93 The circumstances relied upon by the defendants may well have led the reasonable bystander to conclude that there existed enforceable contracts of employment between the plaintiff and the teachers. However, it is a trite observation that appearances are often deceptive. The crucial question always remains, namely whether it has been shown that in the circumstances the parties intended to have a relationship which was legally enforceable. If the circumstances show that there was no such intention notwithstanding the conclusion of the reasonable bystander a contractual relationship will not be imposed (e.g. Air Great Lakes Pty Ltd, p331).

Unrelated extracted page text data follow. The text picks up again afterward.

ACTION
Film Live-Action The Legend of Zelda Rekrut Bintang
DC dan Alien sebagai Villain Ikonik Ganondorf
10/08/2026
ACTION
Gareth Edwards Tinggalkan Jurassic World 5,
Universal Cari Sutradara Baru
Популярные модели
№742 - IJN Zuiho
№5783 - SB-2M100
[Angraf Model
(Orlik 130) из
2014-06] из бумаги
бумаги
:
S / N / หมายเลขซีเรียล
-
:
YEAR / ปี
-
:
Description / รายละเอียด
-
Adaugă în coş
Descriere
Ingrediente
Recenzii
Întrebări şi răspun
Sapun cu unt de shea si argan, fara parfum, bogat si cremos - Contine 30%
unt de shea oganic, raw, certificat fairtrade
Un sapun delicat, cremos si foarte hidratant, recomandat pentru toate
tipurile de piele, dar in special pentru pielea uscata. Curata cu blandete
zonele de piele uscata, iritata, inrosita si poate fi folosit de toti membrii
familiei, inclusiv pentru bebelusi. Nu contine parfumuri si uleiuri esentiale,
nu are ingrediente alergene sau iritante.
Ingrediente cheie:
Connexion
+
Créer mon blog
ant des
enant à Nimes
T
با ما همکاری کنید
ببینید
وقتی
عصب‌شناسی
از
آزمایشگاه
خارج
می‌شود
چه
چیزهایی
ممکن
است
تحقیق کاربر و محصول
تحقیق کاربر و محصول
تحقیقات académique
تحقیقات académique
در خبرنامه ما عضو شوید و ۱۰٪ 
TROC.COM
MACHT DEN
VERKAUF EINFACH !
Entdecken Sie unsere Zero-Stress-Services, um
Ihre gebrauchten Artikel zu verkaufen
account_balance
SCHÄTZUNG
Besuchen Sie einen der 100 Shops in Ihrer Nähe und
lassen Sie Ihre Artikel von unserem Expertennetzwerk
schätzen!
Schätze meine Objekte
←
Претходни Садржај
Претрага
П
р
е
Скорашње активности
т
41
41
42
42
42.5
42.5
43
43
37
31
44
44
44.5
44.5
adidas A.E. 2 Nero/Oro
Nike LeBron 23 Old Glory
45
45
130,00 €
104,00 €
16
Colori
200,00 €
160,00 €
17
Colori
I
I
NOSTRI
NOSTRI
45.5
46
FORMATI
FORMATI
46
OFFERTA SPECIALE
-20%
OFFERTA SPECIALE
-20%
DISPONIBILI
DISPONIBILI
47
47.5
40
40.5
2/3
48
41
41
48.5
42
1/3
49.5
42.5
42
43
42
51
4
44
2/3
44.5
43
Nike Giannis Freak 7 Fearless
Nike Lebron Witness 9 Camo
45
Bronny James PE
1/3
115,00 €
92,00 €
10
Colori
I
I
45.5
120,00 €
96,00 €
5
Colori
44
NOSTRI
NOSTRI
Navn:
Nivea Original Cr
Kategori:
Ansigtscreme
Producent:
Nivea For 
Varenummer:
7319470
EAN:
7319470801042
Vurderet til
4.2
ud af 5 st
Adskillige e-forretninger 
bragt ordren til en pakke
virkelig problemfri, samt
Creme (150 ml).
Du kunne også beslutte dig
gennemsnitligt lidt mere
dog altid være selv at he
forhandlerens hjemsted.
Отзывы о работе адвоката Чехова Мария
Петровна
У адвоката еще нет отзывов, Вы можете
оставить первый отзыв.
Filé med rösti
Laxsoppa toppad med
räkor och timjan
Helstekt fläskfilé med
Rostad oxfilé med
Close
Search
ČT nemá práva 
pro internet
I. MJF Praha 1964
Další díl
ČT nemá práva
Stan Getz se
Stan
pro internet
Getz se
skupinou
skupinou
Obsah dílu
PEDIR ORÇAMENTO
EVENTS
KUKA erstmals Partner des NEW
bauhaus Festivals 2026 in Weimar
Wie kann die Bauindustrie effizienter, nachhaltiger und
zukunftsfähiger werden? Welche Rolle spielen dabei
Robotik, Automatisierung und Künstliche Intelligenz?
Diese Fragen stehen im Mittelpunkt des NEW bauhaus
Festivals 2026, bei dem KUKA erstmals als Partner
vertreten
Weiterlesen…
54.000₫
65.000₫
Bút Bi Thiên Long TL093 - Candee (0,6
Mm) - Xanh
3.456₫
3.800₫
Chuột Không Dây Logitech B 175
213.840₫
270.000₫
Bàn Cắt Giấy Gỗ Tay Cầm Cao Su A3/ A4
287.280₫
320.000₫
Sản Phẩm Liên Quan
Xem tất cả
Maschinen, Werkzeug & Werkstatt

94 In the circumstances of this case the following passage from Babsari Pty Ltd is apt (para 46):
"46 It is to be observed that it is the plaintiff, not one of the parties to the "agreement", who insists that the objective phenomenon of agreement has resulted in an enforceable guarantee. The parties to that contract have a different view of it. It does not seem right that legal theory can impose on parties contractual obligations (or benefits) which both, without artifice, disavow. Where the parties accept neither of them intended to contract on the terms that the other intended to constitute the bargain, a stranger cannot insist that they are bound because the mistake is not obvious to outsiders. There is no inconvenience in not holding parties to an agreement that neither intended to make".
Conclusion
95 For these reasons I find that, taken overall, the circumstances show that the plaintiff and the teachers did not intend, and cannot be regarded as having intended, that their relationship would be legally enforceable. That common intention must be respected. It follows that their relationship was not contractual and did not give rise to legal rights and obligations.
96 The defendants have failed to prove that, at the times of the publications, the teachers were employees of the plaintiff under common law contracts of employment. The plaintiff has demonstrated that it had no employees working for it under such contracts. It follows that if subs (3)(a) is to be understood to refer only to employees under such contracts it operates to enable the plaintiff to assert or enforce its causes of action.
97 However, I have already held that the effect of this provision is not so limited. The plaintiff's success on the defendants' alternative case does not affect the outcome of these proceedings.
98 I propose to order that both sets of proceedings be struck out.
99 The parties should have the opportunity to make submissions on the question of costs should there be no agreement as to the appropriate order to be made.
100 I direct the parties to apply to my associate by 4pm 24 November 2006 for the re-listing of the matter.
Orders
101 The court orders that proceedings no. 20074/05 and proceedings no. 20077/05 be dismissed.